> [Data to use]
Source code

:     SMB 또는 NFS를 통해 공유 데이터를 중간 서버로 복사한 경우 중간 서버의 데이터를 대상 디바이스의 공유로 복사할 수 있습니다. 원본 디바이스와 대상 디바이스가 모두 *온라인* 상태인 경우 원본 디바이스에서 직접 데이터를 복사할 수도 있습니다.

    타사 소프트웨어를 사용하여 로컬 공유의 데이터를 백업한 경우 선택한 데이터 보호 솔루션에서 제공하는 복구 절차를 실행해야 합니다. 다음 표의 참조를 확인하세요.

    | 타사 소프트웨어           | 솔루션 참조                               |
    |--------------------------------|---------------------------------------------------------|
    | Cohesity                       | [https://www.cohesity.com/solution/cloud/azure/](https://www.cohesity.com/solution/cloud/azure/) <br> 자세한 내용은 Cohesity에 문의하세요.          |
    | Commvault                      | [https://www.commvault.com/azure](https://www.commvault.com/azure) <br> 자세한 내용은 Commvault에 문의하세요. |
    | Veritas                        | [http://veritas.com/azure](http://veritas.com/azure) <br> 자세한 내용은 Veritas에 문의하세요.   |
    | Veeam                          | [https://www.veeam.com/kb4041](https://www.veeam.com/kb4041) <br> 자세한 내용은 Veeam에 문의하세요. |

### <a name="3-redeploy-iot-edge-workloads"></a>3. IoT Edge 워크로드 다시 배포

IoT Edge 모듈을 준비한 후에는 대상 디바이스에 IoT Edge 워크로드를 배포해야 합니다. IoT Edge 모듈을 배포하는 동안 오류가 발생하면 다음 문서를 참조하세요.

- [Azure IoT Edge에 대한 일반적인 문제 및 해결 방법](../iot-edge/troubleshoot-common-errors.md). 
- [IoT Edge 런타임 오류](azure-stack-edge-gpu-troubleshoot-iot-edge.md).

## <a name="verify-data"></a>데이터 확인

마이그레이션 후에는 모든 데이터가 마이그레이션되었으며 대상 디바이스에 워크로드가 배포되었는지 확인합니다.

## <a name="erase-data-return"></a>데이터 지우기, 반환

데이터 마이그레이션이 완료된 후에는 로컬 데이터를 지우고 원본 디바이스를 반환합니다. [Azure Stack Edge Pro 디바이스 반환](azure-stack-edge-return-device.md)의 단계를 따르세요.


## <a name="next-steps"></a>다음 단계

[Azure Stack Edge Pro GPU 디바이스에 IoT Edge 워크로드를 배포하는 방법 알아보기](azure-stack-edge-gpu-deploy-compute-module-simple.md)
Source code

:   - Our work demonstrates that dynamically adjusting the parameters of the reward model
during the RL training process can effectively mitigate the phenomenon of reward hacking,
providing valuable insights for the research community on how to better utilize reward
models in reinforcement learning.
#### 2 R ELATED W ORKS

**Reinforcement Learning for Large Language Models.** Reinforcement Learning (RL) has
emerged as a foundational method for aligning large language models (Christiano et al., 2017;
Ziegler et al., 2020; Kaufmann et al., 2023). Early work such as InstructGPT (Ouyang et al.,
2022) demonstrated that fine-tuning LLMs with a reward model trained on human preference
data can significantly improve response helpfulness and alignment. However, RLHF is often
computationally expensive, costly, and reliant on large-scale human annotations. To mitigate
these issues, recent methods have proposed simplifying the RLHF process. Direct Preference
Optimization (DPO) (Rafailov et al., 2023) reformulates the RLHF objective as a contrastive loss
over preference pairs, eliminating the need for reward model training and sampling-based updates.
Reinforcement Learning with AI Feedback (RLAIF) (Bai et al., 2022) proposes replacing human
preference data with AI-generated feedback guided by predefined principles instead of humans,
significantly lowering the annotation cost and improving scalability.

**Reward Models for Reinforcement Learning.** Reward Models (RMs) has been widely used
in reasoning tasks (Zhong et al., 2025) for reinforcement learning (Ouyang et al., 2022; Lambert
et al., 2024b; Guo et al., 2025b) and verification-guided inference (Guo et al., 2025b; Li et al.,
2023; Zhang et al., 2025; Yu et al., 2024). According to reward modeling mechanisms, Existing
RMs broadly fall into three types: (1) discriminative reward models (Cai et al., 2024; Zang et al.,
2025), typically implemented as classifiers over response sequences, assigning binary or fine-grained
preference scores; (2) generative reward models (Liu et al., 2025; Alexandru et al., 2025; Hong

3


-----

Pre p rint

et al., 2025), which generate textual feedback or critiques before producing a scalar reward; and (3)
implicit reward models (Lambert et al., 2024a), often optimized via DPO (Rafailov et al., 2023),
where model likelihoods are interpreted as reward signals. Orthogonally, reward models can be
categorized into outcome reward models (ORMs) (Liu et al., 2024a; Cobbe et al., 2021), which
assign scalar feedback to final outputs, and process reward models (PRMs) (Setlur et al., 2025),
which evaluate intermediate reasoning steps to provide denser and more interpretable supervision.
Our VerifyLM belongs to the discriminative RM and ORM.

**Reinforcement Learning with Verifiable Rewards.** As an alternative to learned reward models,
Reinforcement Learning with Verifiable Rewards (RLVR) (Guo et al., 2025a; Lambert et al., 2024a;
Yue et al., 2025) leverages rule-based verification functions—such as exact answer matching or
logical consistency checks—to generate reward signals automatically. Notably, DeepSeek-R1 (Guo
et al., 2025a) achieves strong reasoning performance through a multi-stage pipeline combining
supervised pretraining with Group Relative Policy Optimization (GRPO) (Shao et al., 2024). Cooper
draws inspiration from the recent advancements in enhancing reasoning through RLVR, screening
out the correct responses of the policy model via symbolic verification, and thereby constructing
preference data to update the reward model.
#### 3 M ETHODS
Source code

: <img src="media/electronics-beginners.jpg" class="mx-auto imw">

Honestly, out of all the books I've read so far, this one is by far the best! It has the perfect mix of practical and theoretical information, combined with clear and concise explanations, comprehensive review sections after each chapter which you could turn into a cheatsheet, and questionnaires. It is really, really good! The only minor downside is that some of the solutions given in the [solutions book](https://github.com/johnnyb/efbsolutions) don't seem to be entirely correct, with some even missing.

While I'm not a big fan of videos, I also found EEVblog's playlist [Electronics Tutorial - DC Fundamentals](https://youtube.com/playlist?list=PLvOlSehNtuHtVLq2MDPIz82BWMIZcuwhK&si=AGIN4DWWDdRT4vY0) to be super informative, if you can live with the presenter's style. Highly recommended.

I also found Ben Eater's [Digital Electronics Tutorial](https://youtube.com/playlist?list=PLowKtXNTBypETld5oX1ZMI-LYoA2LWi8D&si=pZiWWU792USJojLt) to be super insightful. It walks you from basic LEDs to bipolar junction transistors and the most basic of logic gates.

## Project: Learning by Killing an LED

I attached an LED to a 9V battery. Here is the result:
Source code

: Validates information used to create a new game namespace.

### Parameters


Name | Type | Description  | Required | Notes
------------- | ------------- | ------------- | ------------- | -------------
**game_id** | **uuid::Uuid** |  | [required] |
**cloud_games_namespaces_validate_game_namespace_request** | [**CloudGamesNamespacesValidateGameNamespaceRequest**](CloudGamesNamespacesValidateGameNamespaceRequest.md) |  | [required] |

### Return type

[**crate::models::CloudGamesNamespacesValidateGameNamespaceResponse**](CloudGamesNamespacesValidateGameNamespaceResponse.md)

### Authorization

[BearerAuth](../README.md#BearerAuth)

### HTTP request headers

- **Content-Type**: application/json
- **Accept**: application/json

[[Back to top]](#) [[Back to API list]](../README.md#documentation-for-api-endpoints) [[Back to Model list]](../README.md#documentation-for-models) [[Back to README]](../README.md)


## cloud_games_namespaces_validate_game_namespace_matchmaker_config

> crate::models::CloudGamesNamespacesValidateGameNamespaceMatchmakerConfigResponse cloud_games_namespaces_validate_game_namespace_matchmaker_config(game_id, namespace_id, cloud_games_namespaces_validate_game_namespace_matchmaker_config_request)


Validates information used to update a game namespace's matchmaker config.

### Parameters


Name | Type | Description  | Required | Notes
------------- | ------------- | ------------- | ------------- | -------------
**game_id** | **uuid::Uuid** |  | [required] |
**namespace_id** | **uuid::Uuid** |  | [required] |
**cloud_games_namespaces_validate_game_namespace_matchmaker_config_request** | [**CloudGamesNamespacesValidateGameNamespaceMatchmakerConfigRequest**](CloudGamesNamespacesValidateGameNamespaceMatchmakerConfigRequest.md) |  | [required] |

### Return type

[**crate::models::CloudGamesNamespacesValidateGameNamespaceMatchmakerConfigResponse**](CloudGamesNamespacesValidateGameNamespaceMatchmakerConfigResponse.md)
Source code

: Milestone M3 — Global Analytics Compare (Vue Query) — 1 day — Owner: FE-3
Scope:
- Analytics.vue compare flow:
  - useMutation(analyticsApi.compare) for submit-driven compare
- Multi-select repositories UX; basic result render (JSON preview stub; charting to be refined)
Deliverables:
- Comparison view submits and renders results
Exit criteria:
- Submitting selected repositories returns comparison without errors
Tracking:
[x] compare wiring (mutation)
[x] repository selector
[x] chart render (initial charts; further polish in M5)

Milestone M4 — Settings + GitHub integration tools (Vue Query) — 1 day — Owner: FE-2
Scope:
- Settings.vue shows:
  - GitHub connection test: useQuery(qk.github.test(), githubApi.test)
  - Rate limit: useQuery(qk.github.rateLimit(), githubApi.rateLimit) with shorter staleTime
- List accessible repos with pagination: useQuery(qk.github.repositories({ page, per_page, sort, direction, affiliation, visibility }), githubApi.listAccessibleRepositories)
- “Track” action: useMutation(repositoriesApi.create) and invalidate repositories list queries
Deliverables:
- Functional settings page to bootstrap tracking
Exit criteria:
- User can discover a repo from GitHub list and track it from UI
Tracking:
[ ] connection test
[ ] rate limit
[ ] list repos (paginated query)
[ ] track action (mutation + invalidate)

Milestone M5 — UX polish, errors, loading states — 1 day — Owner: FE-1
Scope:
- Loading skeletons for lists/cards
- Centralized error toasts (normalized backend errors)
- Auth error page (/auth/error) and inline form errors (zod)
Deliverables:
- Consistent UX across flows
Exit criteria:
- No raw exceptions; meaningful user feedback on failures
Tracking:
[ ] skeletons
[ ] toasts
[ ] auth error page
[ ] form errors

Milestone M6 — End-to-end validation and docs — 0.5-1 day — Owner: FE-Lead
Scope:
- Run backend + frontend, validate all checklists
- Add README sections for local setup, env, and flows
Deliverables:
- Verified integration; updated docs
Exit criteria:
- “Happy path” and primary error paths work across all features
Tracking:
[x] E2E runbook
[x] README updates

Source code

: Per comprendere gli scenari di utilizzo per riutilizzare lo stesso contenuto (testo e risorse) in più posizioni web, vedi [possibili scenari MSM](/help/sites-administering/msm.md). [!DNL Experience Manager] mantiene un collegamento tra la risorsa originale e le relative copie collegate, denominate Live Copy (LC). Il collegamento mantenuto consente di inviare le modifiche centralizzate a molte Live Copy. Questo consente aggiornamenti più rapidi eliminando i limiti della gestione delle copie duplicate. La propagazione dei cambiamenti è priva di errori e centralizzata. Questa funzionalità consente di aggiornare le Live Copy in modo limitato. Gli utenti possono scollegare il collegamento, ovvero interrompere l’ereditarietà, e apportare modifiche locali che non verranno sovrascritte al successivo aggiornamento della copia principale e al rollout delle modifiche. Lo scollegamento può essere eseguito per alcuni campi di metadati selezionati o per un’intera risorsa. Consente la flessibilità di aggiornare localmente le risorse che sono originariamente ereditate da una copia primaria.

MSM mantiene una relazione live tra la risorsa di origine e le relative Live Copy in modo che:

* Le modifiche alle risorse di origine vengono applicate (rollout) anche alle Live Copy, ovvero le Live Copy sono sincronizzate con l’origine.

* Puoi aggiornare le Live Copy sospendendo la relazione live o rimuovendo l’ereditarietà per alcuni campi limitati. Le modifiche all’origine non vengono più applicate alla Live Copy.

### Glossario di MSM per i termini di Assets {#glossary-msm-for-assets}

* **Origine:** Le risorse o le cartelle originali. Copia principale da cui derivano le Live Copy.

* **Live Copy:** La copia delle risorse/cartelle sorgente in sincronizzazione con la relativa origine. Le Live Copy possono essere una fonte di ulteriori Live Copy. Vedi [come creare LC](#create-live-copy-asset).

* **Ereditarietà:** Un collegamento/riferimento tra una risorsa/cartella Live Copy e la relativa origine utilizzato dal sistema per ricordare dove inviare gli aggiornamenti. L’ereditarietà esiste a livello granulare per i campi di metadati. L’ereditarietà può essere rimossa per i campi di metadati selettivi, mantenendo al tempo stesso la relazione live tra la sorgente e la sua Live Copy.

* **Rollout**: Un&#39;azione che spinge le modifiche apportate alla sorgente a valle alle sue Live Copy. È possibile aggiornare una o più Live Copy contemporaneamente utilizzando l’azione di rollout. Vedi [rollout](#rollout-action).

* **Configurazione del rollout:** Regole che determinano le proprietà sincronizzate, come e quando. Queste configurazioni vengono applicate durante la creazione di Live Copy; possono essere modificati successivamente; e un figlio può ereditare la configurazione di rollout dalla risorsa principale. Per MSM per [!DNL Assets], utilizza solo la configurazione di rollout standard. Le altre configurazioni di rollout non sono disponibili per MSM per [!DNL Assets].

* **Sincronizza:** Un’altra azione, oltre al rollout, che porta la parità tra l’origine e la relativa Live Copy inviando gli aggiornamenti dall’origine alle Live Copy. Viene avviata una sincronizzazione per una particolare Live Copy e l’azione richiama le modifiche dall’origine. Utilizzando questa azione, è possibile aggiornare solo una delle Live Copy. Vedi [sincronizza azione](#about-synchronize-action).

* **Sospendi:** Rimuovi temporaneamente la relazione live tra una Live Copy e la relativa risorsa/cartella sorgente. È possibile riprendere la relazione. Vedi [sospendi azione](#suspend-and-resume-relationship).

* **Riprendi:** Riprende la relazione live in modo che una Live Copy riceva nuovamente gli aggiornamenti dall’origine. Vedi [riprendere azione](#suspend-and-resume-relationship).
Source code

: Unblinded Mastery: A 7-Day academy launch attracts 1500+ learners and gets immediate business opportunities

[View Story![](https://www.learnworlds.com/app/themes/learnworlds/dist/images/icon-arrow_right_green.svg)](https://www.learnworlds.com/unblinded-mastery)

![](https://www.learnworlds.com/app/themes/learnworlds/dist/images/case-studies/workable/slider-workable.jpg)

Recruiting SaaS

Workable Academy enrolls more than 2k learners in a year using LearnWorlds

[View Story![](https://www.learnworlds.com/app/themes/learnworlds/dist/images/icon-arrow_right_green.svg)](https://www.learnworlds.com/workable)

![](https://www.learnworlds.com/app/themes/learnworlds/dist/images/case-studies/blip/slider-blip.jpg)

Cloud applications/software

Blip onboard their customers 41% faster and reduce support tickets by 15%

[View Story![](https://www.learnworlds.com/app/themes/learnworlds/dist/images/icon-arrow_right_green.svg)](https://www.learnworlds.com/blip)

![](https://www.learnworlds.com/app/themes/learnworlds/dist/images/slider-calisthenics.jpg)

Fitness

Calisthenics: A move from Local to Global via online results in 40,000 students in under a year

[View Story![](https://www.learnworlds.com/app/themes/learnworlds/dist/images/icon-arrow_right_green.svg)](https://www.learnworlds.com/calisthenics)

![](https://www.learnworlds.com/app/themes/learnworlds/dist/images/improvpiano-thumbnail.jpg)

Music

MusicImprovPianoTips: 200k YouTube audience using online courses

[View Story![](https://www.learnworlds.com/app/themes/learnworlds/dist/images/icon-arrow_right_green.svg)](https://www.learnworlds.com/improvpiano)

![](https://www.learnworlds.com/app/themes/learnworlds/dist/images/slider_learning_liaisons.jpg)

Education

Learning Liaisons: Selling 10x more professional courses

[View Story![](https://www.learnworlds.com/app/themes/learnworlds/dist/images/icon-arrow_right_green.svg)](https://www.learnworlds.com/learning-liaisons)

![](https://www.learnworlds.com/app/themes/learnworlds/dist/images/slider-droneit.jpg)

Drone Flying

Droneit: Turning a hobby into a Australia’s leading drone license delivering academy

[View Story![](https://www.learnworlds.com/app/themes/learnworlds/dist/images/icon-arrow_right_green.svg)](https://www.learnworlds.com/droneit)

> [Goal of the exercise] Copy out the records above, starting at the line that contains "sincronizzate con l’origine." and ending at the line that contains "[come creare LC](#create-live-copy-asset).", with both of those lines included.

> [Task result]
* Le modifiche alle risorse di origine vengono applicate (rollout) anche alle Live Copy, ovvero le Live Copy sono sincronizzate con l’origine.

* Puoi aggiornare le Live Copy sospendendo la relazione live o rimuovendo l’ereditarietà per alcuni campi limitati. Le modifiche all’origine non vengono più applicate alla Live Copy.

### Glossario di MSM per i termini di Assets {#glossary-msm-for-assets}

* **Origine:** Le risorse o le cartelle originali. Copia principale da cui derivano le Live Copy.

* **Live Copy:** La copia delle risorse/cartelle sorgente in sincronizzazione con la relativa origine. Le Live Copy possono essere una fonte di ulteriori Live Copy. Vedi [come creare LC](#create-live-copy-asset).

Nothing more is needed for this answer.